During the cognitive debriefing step, expressions such as “twitches”, “nodding, rocking, or swaying”, “teeth grinding”, “groan”, “wetting oneself”, and “nightmares” were explored to check whether they were understandable as intended. “Ice-cream and cheese” in item 16 was changed to “ice-cream and mayonnaise” as some patients pointed out that the combination of ice-cream and cheese were not rare in Japan.
The questionnaire is made up to 21 items for assessing nocturnal behaviors and motor phenomena, and one open format question which allows patients to report any other nocturnal behaviors. The questionnaire is completed by selecting one of seven response choices indicating lifetime history or current frequency for each item. The cognitive debriefing in the present study was conducted using a small sample of patients with parasomnia symptoms without healthy controls, which is in accordance with accepted procedures of linguistic validation, but which precludes explicit conclusions about the psychometric validity of the translated version. Further study is warranted to verify its psychometric properties.
In general, translating questionnaires into other languages is not a simple process, but requires careful consideration of the culture and practices of the target population. In this study, the English version of the MUPS was translated into Japanese, and cognitive debriefing was carried out on five patients with parasomnia. The final Japanese version was confirmed to be conceptually equivalent to the original English version. Further research required includes an international comparative study comprising native speakers of both the original and translated versions to further confirm the strict conceptual equivalence of both versions.

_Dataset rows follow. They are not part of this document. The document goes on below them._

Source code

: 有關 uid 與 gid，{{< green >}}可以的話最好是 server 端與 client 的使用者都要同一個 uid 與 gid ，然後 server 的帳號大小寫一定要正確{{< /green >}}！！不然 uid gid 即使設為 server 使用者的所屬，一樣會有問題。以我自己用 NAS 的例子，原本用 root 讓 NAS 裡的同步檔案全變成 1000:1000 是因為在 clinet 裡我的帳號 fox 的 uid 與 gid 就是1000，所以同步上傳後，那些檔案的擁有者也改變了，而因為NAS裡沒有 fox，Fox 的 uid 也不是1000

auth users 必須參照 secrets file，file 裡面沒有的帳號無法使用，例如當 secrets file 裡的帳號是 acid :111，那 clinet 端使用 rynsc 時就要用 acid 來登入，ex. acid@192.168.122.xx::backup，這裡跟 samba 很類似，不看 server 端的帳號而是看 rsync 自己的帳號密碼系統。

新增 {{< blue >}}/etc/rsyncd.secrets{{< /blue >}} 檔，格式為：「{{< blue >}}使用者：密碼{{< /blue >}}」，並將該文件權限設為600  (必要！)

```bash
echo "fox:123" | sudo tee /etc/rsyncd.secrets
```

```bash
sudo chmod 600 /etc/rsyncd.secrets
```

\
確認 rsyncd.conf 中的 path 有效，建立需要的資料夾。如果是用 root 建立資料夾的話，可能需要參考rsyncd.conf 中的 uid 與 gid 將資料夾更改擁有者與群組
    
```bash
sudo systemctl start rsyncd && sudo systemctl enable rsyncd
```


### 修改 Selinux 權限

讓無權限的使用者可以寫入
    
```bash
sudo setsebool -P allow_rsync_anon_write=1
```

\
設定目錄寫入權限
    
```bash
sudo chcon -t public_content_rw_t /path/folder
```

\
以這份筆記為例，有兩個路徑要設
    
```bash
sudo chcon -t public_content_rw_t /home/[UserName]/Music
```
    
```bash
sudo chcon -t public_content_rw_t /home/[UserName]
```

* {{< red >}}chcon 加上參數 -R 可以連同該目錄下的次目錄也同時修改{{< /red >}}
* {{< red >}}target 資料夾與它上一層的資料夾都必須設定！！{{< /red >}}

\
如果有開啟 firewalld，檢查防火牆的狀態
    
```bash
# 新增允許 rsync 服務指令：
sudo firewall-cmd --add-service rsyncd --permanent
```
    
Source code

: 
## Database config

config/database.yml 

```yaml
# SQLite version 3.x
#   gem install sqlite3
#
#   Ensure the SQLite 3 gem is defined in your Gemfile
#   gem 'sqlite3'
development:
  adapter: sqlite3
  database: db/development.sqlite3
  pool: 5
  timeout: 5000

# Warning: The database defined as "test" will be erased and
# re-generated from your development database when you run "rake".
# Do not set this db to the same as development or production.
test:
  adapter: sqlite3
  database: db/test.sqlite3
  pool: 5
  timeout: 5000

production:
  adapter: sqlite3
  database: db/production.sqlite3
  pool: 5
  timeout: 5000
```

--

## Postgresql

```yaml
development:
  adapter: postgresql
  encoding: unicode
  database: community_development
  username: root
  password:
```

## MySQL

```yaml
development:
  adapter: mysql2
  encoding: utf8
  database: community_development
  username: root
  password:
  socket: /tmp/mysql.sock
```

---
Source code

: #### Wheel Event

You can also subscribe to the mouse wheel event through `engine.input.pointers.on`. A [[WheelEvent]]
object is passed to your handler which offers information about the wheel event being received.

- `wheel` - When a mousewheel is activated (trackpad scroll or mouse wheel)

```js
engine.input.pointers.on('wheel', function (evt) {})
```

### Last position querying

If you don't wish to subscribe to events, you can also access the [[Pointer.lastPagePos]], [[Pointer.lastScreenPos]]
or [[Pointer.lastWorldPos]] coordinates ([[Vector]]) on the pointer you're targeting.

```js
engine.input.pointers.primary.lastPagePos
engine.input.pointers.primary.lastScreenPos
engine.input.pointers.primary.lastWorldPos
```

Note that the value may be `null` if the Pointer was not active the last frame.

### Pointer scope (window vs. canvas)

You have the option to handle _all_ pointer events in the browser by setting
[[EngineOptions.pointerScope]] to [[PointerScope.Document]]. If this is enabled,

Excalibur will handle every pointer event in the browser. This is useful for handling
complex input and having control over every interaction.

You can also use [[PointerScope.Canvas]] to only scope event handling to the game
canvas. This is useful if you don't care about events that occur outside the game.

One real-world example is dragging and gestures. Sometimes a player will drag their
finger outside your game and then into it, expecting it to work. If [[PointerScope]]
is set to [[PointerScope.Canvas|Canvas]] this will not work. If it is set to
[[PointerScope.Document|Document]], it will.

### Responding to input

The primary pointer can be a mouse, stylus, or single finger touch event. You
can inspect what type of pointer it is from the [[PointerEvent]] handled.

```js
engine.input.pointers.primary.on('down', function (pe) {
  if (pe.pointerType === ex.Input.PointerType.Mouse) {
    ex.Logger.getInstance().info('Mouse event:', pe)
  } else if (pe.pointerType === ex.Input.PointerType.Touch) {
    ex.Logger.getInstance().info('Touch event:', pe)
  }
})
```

The assessment of the questionnaire’s reliability, validity, and sensitivity to treatment effects in a clinical setting, as well as the standardization for use in the general population will be explored in future studies.
This work was supported in part by a Grant-in-Aid for Scientific Research from the Japan Society for the Promotion of Science (JSPS KAKENHI Grant Number 22700781).
The authors report no conflicts of interest in this work.